NBA players protest over police killings

Basketball stars in New York wore shirts invoking the last words of Eric Garner.

LeBron James of the Cleveland Cavaliers wears an “I Can’t Breathe” shirt during warm-ups before his game against the Brooklyn Nets during their game at the Barclays Center on 8 December, 2014 in New York City. Picture: AFP.

NEW YORK/BERKELEY - Shopkeepers boarded up windows in California and basketball stars in New York wore shirts invoking the last words of Eric Garner, a black man who died after a police chokehold, amid racially charged protests Monday over a grand jury's failure to indict the white officer involved.

Cleveland Cavaliers forward LeBron James and other players wore T-shirts emblazoned with the words "I CAN'T BREATHE" in pre-game warm-ups in at Barclay's Center in Brooklyn, where Prince William and his wife Kate were among thousands who came to see the team play the Brooklyn Nets.

Also on Monday, New York State's top prosecutor sought the power to probe all police killings of unarmed civilians in his state, following sometimes violent US protests after two grand juries declined to indict officers in the deaths of unarmed black men.

"The horrible events surrounding the death of Eric Garner have revealed a deep crisis of confidence in some of the fundamental elements of our criminal justice system," New York Attorney General Eric Schneiderman said in a statement.

"Nothing could be more critical for both the public and the police officers who work tirelessly to keep our communities safe than acting immediately to restore trust."

Schneiderman said action was needed to address a "crisis of confidence" in the criminal justice system.

Cities across the United States have seen large protests in recent nights following the failure to indict anyone over the death in July of Garner, an unarmed black father of six, which happened after police put him in a banned chokehold.

The decision in the Garner case came a little more than a week after a Missouri grand jury cleared an officer in the August fatal shooting of an unarmed black teen, Michael Brown.

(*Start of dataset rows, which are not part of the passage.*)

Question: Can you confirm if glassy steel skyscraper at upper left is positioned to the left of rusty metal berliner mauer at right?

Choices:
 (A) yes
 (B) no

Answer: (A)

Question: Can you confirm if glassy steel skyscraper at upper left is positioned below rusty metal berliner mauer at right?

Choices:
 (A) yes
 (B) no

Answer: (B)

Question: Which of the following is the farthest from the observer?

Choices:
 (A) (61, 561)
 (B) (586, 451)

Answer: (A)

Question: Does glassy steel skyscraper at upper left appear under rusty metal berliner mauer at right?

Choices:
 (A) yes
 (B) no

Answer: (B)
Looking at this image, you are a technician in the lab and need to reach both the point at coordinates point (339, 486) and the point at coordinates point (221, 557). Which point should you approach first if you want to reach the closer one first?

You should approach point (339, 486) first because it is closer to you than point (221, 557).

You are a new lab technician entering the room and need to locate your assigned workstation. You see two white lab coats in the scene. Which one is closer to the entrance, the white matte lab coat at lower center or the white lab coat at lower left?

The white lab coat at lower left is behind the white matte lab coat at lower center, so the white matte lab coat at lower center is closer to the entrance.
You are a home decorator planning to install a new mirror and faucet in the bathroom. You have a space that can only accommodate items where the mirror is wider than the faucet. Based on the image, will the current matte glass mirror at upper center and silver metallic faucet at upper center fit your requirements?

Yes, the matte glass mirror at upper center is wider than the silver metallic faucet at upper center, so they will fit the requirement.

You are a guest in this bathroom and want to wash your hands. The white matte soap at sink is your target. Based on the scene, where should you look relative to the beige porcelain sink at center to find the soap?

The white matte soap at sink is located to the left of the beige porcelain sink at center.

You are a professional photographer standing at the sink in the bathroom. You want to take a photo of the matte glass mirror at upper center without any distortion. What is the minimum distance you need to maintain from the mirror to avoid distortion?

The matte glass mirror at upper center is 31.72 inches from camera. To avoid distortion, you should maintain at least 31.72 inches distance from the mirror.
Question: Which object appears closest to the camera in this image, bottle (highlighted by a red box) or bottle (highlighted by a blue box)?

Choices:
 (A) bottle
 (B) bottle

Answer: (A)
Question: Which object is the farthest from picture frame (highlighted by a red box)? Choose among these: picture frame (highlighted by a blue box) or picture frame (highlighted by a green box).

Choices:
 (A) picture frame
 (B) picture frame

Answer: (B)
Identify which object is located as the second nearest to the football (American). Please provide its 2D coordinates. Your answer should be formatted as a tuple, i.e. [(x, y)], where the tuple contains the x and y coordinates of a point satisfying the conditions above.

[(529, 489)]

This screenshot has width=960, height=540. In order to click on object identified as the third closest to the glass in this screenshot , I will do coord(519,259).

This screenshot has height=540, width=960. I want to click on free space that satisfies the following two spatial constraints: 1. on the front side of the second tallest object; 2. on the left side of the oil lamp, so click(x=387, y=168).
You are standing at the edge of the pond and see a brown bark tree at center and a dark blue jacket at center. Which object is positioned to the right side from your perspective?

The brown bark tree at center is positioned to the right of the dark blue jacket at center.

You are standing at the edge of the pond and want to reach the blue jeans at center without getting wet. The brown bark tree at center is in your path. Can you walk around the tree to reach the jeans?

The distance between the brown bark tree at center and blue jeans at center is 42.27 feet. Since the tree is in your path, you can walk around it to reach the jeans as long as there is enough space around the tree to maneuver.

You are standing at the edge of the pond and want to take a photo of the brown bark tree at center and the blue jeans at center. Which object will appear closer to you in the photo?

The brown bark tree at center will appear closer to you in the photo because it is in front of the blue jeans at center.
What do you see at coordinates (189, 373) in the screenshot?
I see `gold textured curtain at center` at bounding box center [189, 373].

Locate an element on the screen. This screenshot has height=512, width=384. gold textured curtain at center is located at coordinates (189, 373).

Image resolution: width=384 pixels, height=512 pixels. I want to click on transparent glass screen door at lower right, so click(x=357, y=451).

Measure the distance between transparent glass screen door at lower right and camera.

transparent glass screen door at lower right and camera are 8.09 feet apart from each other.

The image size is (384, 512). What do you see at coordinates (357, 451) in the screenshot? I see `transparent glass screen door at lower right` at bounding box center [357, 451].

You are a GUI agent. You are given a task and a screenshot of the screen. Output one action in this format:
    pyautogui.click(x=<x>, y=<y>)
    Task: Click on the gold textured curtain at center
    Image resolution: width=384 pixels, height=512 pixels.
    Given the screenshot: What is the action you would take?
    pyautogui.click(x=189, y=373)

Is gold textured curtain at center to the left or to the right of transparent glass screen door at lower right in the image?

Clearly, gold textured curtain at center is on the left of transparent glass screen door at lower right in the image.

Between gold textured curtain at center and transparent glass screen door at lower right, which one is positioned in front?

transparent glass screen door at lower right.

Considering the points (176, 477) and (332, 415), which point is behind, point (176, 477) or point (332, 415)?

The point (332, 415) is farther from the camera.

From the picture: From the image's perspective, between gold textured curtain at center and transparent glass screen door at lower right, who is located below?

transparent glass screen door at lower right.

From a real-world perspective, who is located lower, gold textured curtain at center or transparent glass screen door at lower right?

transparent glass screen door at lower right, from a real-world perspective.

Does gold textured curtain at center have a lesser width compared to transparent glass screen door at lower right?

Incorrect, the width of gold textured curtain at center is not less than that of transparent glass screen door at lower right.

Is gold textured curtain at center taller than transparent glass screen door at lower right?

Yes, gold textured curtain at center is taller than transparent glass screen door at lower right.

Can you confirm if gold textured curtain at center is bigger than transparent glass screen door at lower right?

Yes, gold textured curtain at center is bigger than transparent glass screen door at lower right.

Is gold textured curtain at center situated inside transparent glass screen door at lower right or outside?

In the California college town of Berkeley near San Francisco, businesses closed early and officials at the University of California urged calm a day after protesters hurled rocks and other objects at police who responded with tear gas.

The student advocate's office at the University of California, Berkeley, said on Twitter that it would distribute kits including water, disinfectant wipes, masks and gauze in advance of more protests scheduled for Monday night.

Outside of Barclay's Center, a group of about 300 protesters blocked streets and chanted, "I can't breathe," in memory of Garner, and "Hands up, don't shoot," a reference to Brown's death in the St. Louis suburb of Ferguson.

Some in the crowd rushed to the barricades in front of Barclay's Center as ticket-holders waited to go in. A small group entered a Target store, but left after police officers moved in.

It remained unclear whether New York's Governor Andrew Cuomo would grant Schneiderman the powers he is seeking.

Like the Democratic mayor of New York, Cuomo has tried to walk a fine line between expressing concern about a grand jury's decision not to charge a police officer in the death of Eric Garner without alienating police.

"We are reviewing the attorney general's proposal," said Cuomo spokeswoman Melissa DeRosa, adding that the governor plans a "top to bottom review" of the system.

The order, if signed, would only affect new cases of unarmed civilians killed by police, not Garner or Akai Gurley, 28, whom a police officer shot dead in the dark stairway of a Brooklyn apartment building last month.

US Attorney General Eric Holder, whose office is investigating the Garner case, on Monday unveiled a set of changes to federal law enforcement guidelines intended to set an example for local police, according to a Justice Department official.

Several members of the New York City Council joined in the protests over the decision not to indict Garner on Monday when they staged a "die-in" on the steps of City Hall.

In Cleveland, where the US Justice Department last week said police routinely use excessive force, Samaria Rice, the mother of a 12-year-old African-American boy shot dead by police in November, spoke to the media on Monday for the first time since her son's death.

Rice's son, Tamir Rice, was shot near a recreation center while carrying a pellet gun that was a replica of a real gun.

The boy's family has filed a federal civil rights lawsuit against the city and the two officers involved, one who shot Rice on 22 November and one who was driving the police car.

"I'm actually looking for conviction," Rice told reporters. "Tamir was a bright child, he had a promising future and he was very talented in all sports: soccer, basketball, football. He was my baby."


Police in Berkeley, California, on Monday said they made five arrests during Sunday night protests, when a crowd of more than 500 people threw rocks and other objects at police and a number of stores were looted.

One protester who tried to prevent the looting was assaulted, police said.

The two nights of looting on the West Coast contrasted with mostly peaceful demonstrations elsewhere around the United States following the decision not to indict New York Police Department officer Daniel Pantaleo for the death of Garner, 43.

While no criminal charges have been brought, the NYPD is conducting an internal investigation into the case.

The probe into whether Pantaleo broke any department rules could take four months, officials have said.

The Justice Department is also investigating the case.